■ **Written task**
Copy out these lines of the data word for word, starting at the line that has "genus: Eudyptes" and stopping after the line that has "genus: Centaurea".

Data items
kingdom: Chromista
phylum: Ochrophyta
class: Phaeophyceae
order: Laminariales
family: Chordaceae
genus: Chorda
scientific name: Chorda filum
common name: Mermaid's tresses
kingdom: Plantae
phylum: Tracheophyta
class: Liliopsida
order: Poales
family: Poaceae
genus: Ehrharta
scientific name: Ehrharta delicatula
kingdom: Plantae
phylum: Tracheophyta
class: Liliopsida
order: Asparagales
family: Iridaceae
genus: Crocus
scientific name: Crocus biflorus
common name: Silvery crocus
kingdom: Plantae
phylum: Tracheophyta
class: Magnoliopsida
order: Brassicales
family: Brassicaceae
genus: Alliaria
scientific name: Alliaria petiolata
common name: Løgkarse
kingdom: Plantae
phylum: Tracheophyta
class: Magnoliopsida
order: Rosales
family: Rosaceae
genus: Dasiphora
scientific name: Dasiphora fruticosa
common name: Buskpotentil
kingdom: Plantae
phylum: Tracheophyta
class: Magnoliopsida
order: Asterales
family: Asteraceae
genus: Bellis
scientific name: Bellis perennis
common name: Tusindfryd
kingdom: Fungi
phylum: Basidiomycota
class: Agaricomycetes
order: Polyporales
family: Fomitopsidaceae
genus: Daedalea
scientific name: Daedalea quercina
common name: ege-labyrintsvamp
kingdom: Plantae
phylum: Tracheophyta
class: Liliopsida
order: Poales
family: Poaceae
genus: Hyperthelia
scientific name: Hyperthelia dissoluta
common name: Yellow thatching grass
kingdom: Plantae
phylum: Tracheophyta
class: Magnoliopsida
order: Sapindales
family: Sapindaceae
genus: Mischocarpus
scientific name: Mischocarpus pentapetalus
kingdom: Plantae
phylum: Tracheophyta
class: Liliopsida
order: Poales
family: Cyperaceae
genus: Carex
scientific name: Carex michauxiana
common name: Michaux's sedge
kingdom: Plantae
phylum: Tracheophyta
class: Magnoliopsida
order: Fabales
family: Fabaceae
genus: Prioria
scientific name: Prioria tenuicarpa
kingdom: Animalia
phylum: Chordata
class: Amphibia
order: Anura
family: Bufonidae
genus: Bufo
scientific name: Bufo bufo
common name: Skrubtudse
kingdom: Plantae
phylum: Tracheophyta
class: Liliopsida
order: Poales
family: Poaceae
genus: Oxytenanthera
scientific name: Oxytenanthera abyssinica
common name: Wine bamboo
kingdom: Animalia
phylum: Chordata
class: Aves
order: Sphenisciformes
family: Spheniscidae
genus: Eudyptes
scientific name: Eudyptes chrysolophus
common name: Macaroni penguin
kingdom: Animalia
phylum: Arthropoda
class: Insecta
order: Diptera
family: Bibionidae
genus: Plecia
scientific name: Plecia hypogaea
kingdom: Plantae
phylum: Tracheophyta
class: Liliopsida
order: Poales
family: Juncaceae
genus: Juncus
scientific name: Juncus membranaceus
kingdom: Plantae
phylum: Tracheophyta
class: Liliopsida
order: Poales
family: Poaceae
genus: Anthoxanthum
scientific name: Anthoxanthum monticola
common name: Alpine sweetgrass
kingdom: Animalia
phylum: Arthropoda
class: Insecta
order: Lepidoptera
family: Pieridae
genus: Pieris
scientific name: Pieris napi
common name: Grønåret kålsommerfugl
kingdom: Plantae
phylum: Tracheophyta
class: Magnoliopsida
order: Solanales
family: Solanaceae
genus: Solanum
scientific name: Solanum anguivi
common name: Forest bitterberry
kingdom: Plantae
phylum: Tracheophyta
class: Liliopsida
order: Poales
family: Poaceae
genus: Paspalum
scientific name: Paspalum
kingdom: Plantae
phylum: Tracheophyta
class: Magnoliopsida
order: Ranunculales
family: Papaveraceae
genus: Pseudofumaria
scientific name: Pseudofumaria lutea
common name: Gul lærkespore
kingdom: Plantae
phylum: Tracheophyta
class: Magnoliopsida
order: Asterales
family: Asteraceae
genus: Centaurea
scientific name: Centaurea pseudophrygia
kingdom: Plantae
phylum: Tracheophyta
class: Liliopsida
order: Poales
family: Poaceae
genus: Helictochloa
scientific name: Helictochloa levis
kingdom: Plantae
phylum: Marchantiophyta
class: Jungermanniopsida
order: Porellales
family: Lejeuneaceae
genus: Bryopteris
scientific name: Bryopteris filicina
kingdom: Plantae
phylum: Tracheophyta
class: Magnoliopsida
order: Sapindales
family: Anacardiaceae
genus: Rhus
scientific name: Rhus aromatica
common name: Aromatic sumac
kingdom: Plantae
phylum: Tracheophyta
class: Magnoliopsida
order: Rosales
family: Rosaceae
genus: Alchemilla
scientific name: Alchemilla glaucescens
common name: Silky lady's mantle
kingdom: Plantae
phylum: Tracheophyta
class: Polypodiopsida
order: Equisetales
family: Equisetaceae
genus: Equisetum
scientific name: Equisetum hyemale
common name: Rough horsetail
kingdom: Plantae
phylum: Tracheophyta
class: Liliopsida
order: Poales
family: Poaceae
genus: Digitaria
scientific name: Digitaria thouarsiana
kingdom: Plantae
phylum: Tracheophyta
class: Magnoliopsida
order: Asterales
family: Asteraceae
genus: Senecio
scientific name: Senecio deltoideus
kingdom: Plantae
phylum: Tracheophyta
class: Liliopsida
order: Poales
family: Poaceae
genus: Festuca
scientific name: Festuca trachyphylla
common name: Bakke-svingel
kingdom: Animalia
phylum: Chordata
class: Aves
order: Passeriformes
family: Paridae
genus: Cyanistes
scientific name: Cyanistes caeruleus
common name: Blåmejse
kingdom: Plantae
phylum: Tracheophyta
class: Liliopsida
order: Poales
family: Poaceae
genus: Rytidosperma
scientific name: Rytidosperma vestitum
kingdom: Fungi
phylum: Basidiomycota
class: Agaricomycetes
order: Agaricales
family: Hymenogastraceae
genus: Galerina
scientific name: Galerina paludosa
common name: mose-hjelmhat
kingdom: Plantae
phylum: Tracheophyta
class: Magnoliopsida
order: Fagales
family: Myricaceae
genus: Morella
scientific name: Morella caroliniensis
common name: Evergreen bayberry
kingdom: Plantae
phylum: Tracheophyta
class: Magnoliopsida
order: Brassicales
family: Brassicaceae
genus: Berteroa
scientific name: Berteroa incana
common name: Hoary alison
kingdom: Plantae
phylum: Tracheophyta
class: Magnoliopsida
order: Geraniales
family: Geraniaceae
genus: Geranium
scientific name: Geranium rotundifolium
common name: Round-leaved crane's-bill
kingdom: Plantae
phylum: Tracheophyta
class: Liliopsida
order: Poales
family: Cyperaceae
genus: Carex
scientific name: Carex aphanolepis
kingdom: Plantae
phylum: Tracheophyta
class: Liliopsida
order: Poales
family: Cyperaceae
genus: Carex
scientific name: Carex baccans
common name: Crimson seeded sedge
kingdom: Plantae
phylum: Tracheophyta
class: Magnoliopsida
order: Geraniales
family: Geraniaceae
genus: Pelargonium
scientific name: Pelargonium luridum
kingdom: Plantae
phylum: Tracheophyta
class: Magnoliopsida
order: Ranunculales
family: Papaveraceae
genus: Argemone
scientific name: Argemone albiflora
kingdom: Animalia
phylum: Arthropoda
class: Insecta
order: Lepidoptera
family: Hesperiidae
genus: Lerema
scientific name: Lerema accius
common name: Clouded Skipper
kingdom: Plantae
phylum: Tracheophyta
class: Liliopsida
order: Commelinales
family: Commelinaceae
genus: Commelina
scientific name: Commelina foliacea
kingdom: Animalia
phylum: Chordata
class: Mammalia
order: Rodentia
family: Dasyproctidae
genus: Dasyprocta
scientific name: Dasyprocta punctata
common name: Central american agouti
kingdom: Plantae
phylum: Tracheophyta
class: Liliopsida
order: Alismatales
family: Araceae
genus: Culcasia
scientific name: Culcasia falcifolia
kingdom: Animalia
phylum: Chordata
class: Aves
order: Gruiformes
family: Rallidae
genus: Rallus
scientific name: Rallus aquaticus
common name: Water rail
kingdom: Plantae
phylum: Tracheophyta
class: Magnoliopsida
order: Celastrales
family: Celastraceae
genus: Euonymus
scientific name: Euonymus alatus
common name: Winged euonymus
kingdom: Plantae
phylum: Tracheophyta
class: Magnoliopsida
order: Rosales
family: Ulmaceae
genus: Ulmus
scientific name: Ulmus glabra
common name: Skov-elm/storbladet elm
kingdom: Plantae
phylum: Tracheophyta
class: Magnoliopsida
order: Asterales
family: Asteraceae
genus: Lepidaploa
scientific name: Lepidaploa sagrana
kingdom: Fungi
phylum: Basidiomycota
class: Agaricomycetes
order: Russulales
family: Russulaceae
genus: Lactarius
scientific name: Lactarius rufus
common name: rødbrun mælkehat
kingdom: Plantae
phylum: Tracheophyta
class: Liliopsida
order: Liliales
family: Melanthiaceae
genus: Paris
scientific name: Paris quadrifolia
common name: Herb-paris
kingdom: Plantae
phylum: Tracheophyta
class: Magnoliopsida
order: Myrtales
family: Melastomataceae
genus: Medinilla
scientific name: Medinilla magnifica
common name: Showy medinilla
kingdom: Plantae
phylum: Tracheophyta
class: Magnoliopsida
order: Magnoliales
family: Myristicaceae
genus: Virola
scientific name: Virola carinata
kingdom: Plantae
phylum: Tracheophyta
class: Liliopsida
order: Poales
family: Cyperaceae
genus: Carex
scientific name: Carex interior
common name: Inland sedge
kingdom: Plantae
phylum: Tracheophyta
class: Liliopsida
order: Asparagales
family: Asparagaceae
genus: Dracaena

■ **Response to the task**
genus: Eudyptes
scientific name: Eudyptes chrysolophus
common name: Macaroni penguin
kingdom: Animalia
phylum: Arthropoda
class: Insecta
order: Diptera
family: Bibionidae
genus: Plecia
scientific name: Plecia hypogaea
kingdom: Plantae
phylum: Tracheophyta
class: Liliopsida
order: Poales
family: Juncaceae
genus: Juncus
scientific name: Juncus membranaceus
kingdom: Plantae
phylum: Tracheophyta
class: Liliopsida
order: Poales
family: Poaceae
genus: Anthoxanthum
scientific name: Anthoxanthum monticola
common name: Alpine sweetgrass
kingdom: Animalia
phylum: Arthropoda
class: Insecta
order: Lepidoptera
family: Pieridae
genus: Pieris
scientific name: Pieris napi
common name: Grønåret kålsommerfugl
kingdom: Plantae
phylum: Tracheophyta
class: Magnoliopsida
order: Solanales
family: Solanaceae
genus: Solanum
scientific name: Solanum anguivi
common name: Forest bitterberry
kingdom: Plantae
phylum: Tracheophyta
class: Liliopsida
order: Poales
family: Poaceae
genus: Paspalum
scientific name: Paspalum
kingdom: Plantae
phylum: Tracheophyta
class: Magnoliopsida
order: Ranunculales
family: Papaveraceae
genus: Pseudofumaria
scientific name: Pseudofumaria lutea
common name: Gul lærkespore
kingdom: Plantae
phylum: Tracheophyta
class: Magnoliopsida
order: Asterales
family: Asteraceae
genus: Centaurea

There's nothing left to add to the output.